Validating the Invalid?

The Tennessee House of Representatives passed legislation today (HB 108) that makes changes to current practice in teacher evaluation as Tennessee transitions to its new testing regime, TNReady.

The changes adjust the percentage of a teacher’s evaluation that is dependent on TVAAS scores to 10% next year, 20% the following year, and back to the current 35% by the 2017-18 academic year.

This plan is designed to allow for a transition period to the new TNReady tests which will include constructed-response questions and be aligned to the so-called Tennessee standards which match up with the Common Core State Standards.

Here’s the problem: There is no statistically valid way to predict expected growth on a new test based on the historic results of TCAP. First, the new test has (supposedly) not been fully designed. Second, the test is in a different format. It’s both computer-based and it contains constructed-response questions. That is, students must write-out answers and/or demonstrate their work.

Since Tennessee has never had a test like this, it’s impossible to predict growth at all. Not even with 10% confidence. Not with any confidence. It is the textbook definition of comparing apples to oranges.

Clearly, legislators feel like at the very least, this is an improvement.
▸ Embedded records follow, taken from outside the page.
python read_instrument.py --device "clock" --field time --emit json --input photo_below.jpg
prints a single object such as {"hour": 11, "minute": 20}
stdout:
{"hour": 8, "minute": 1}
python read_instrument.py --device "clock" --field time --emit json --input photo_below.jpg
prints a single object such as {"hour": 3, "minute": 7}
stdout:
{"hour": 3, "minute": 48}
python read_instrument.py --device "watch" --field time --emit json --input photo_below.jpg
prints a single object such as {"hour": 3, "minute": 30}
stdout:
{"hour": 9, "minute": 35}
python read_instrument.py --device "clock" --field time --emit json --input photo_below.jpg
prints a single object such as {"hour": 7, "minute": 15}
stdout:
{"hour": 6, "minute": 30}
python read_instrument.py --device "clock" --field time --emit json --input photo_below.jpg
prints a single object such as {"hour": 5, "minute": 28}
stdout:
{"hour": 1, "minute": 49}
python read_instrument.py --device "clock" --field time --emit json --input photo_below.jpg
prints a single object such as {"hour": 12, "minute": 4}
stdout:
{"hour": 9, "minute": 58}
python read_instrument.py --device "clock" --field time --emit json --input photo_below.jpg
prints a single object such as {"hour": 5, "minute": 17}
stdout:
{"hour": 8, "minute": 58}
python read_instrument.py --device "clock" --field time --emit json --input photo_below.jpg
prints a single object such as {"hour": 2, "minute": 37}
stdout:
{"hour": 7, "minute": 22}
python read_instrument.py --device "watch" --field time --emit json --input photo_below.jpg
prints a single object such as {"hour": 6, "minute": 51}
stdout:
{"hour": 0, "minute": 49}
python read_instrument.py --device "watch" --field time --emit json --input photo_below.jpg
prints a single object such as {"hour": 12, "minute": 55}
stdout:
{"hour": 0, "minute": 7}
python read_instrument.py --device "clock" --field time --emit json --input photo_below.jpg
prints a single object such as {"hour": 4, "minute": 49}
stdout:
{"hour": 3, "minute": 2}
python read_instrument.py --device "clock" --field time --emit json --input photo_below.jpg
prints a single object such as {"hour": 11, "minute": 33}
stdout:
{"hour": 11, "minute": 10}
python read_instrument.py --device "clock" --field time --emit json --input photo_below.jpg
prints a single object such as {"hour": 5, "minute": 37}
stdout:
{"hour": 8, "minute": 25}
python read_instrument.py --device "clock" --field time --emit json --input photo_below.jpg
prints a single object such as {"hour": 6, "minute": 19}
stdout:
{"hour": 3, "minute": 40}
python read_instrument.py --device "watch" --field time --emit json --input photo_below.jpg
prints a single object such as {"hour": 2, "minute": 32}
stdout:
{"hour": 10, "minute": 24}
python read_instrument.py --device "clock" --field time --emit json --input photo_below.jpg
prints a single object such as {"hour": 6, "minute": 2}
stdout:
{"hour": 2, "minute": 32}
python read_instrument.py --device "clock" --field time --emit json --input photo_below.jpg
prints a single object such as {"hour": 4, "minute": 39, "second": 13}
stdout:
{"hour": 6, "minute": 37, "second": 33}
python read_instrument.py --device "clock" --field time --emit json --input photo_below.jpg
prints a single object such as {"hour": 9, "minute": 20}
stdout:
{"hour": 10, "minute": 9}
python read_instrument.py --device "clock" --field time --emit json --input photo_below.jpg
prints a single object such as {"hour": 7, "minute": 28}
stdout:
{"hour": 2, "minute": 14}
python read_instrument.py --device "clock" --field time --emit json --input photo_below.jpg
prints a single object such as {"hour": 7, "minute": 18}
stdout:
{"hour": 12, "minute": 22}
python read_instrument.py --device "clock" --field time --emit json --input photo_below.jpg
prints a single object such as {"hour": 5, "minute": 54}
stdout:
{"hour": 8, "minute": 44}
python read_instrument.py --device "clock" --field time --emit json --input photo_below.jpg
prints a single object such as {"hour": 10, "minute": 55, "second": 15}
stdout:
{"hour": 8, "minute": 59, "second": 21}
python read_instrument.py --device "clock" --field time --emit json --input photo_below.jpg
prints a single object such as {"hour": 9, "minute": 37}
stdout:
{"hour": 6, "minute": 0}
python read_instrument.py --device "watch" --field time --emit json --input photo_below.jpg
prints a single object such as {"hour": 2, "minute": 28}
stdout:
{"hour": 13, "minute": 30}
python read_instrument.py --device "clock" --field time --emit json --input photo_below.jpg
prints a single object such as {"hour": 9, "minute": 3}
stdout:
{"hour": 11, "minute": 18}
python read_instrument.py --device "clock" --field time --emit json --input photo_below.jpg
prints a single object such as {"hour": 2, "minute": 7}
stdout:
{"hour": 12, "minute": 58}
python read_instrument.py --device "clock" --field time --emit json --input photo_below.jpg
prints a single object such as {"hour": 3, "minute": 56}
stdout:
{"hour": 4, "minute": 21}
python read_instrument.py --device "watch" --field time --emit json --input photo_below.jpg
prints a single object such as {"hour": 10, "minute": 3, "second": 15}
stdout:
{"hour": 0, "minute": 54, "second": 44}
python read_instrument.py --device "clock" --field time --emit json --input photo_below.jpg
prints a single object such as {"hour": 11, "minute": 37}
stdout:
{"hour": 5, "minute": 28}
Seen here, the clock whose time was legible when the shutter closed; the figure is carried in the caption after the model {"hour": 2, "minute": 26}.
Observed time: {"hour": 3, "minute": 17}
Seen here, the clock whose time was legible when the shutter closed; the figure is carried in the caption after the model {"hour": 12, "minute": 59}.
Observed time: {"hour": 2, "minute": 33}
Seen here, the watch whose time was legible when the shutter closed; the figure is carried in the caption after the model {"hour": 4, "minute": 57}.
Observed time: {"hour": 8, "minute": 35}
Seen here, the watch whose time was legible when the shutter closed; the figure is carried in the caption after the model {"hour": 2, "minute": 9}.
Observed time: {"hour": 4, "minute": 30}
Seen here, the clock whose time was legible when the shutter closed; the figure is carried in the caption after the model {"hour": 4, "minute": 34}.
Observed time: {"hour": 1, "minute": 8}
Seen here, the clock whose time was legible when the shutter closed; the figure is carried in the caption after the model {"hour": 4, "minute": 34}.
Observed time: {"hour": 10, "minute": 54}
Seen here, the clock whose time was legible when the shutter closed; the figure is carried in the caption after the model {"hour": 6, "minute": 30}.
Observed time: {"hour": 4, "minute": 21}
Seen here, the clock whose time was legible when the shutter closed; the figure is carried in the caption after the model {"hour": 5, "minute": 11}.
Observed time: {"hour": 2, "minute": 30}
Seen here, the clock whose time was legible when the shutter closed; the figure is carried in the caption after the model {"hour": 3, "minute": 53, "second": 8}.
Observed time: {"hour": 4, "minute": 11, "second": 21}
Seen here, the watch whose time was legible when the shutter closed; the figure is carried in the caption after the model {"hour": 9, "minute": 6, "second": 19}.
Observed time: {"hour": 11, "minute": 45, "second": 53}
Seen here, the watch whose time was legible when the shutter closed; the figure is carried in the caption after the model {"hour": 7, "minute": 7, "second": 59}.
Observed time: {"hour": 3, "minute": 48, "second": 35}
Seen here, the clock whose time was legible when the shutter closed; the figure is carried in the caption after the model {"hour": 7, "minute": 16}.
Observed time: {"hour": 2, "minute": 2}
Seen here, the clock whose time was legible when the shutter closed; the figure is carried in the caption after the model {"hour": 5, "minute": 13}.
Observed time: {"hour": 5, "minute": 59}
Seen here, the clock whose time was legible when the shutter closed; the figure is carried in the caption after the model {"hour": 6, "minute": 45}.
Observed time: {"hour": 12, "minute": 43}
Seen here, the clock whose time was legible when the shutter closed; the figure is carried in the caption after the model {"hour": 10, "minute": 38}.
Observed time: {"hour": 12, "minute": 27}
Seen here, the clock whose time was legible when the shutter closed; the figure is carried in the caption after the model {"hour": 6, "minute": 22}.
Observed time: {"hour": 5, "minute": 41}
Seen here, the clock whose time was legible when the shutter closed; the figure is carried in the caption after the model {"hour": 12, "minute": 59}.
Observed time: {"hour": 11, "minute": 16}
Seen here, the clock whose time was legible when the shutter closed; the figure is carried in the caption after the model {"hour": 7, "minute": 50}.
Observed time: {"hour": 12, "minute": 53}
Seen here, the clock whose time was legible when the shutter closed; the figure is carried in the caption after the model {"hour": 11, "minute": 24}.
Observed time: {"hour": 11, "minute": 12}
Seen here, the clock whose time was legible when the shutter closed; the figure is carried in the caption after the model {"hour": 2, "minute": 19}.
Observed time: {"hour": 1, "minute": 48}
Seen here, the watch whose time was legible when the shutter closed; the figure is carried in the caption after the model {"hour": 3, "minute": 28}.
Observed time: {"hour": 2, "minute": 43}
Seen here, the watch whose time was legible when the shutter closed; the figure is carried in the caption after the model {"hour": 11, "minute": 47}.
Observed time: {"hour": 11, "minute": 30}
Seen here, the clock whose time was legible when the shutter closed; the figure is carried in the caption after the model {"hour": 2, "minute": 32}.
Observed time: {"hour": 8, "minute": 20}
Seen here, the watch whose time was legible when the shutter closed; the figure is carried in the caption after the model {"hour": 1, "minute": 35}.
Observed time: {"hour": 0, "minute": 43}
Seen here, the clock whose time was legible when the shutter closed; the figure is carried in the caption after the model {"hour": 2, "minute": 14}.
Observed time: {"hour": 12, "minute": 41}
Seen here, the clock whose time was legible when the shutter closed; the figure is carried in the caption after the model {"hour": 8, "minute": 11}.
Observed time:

A reasonable accommodation to teachers as our state makes a transition.

But, how is using 10% of an invalid number a good thing? Should any part of a teacher’s evaluation be made up of a number that reveals nothing at all about that teacher’s performance?

While value-added data alone is a relatively poor predictor of teacher performance, the value-added estimate used next year is especially poor because it is not at all valid.

But, don’t just take my word for it. Researchers studying the validity of value-added measures asked whether value-added gave different results depending on the type of question asked. Particularly relevant now because Tennessee is shifting to a new test with different types of questions.

Here’s what Lockwood and McCaffrey (2007) had to say in the Journal of Educational Measurement:

We find that the variation in estimated effects resulting from the different mathematics achievement measures is large relative to variation resulting from choices about model specification, and that the variation within teachers across achievement measures is larger than the variation across teachers. These results suggest that conclusions about individual teachers’ performance based on value-added models can be sensitive to the ways in which student achievement is measured.
These findings align with similar findings by Martineau (2006) and Schmidt et al (2005)
You get different results depending on the type of question you’re measuring.

The researchers tested various VAM models (including the type used in TVAAS) and found that teacher effect estimates changed significantly based on both what was being measured AND how it was measured. 

And they concluded:

Our results provide a clear example that caution is needed when interpreting estimated teacher effects because there is the potential for teacher performance to depend on the skills that are measured by the achievement tests.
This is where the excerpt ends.